By this time the Davenport
Brothers had gone back to America.
Maskelyne & Cooke’s current target
was Daniel Dunglas Home, the
society medium.

This is the levitation of Elizabeth Maskelyne, as


depicted on Maskelyne & Cooke’s posters. The
usual artist’s license applies.
In most levitations the person rises in a
reclining position. Mrs Maskelyne’s levitation
seems to have been in an upright position. We’re
told that she rose three or four feet in the air, on a
fully-lit stage. It must have been impressive. [See
reports in The Graphic, 15 Mar 1873, p243, the
Standard, Thu 3 Apr 1873, p3, col 6, and The Times,
5 May 1873, p9, col E – all quoted in a Maskelyne & Cooke brochure].
The second item in Maskelyne & Cooke’s Crystal Palace show was J N Maskelyne in
Chinese Plate Dancing – his plate-spinning speciality.
This photograph is carefully posed, with the plates propped up, but it gives the general
idea.

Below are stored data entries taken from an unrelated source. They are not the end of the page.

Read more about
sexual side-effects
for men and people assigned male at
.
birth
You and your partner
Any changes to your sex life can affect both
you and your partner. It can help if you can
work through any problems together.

Most of the plate dancing took place on the table on the left.
I’ll quote a description from one of M&C’s brochures:
Mr Maskelyne keeps six dessert plates spinning … They waltz, they galop, they
dance quadrilles; and one plate is … taken, spinning, down an inclined plane
only four inches wide, then up a spiral, whence it is spun back again, safe and
sound, to the table. [A gallop is a type of dance.]
So, only one plate went up and down the spiral – not three, as this photograph suggests.
Maskelyne presented the plate-spinning many times over the years. It was a juggling
feat, not a magic trick.

The next item was a magical


play entitled Bodkin. Bodkin
was a bear played by
George Cooke. The core of
this play was a drawing
room performance which
included comedy by George
Cooke in his bear’s costume
and magic by J N Maskelyne. After Bodkin there was a five-minute interval.
The main item in the
second half of the
Crystal Palace show was
the best-known of
Maskelyne & Cooke’s
magical plays, Will, the
Witch and the Watch. It
included Maskelyne’s
box escape, first seen in
Cheltenham in 1865.

After the Crystal Palace, Maskelyne &


Cooke took bookings at other London
venues, then on 26 May 1873 they opened
at the Egyptian Hall. This is the poster for
their opening show. It was the same
programme that they gave at the Crystal
Palace, with the addition of a midget tenor
named Henry Collard.
At the bottom of this poster, The Mystic
Freaks of Gyges was a fancy name for Will,
the Witch and the Watch.

So, Maskelyne & Cooke had made it to the Egyptian Hall. They stayed there for 32 years –
a remarkable achievement by two fine entertainers.